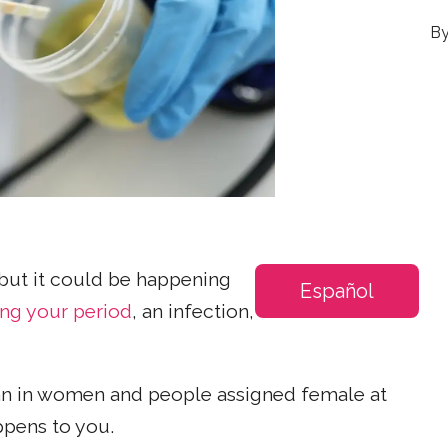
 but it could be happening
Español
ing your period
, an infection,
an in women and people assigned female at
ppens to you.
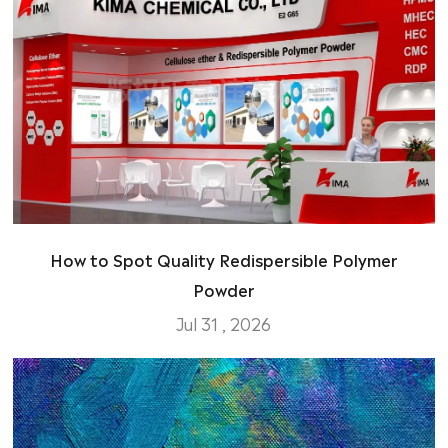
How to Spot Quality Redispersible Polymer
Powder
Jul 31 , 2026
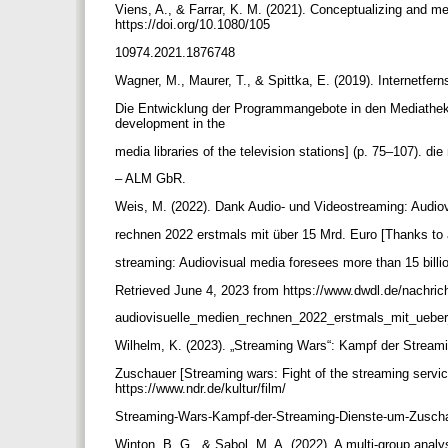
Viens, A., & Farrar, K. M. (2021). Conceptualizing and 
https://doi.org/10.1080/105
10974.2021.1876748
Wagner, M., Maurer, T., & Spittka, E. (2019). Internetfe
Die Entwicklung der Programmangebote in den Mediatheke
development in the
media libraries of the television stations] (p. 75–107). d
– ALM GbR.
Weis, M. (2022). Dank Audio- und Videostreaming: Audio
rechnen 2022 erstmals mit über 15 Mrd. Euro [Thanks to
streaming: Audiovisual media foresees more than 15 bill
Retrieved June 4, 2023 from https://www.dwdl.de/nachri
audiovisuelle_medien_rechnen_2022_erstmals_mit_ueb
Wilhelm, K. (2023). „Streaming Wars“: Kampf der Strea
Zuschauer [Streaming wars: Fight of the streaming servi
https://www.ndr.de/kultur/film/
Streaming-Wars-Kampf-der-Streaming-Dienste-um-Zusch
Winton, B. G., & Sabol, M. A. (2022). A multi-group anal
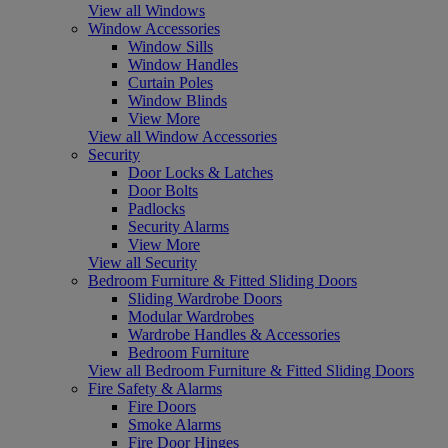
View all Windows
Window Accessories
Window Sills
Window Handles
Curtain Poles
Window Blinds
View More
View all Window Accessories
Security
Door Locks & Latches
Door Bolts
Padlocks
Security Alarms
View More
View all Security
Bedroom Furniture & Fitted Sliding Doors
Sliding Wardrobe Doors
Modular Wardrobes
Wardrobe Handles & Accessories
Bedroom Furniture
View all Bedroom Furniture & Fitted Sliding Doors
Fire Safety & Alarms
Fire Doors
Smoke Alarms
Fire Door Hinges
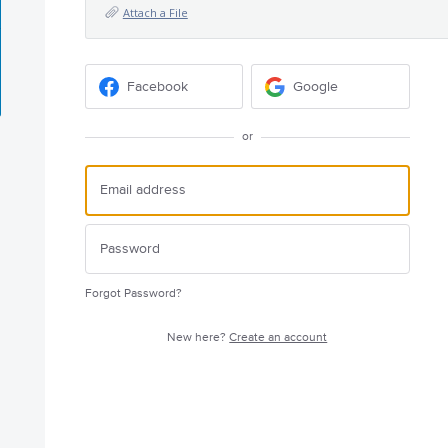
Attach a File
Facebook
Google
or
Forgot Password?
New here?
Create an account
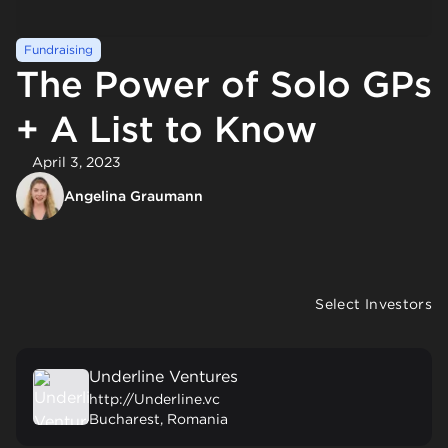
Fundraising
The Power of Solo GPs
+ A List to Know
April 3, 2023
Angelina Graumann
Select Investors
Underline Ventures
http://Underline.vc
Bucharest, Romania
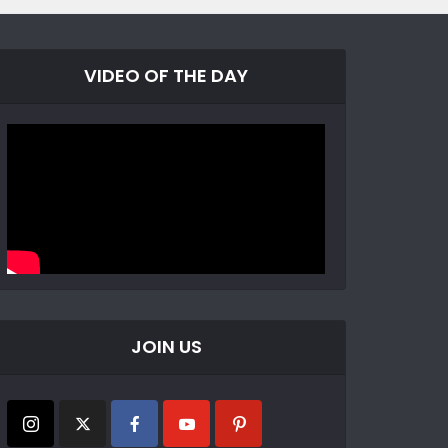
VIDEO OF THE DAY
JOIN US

...

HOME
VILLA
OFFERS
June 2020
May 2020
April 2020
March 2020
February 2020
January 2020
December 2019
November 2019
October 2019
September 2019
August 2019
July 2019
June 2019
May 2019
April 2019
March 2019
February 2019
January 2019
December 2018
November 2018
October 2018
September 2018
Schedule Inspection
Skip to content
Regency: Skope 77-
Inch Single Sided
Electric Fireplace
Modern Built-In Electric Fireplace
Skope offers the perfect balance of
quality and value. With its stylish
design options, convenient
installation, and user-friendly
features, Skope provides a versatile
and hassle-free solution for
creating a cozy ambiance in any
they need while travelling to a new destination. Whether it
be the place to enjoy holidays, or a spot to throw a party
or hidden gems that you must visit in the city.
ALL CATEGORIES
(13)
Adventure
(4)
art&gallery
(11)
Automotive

...

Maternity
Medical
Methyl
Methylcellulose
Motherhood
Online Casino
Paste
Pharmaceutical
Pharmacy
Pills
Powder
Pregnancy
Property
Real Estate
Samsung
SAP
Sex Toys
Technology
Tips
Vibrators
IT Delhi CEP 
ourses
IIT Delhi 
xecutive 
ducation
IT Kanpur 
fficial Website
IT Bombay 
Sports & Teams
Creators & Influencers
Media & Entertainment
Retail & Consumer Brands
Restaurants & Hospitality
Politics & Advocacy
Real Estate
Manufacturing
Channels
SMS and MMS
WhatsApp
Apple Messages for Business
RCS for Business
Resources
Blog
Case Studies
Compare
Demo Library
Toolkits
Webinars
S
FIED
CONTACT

> BRIEF
Copy out, word for word, the stretch of rows from the line containing "How to Spot Quality Redispersible Polymer" through the line containing "Jul 31 , 2026".

> FINISHED EXERCISE
How to Spot Quality Redispersible Polymer
Powder
Jul 31 , 2026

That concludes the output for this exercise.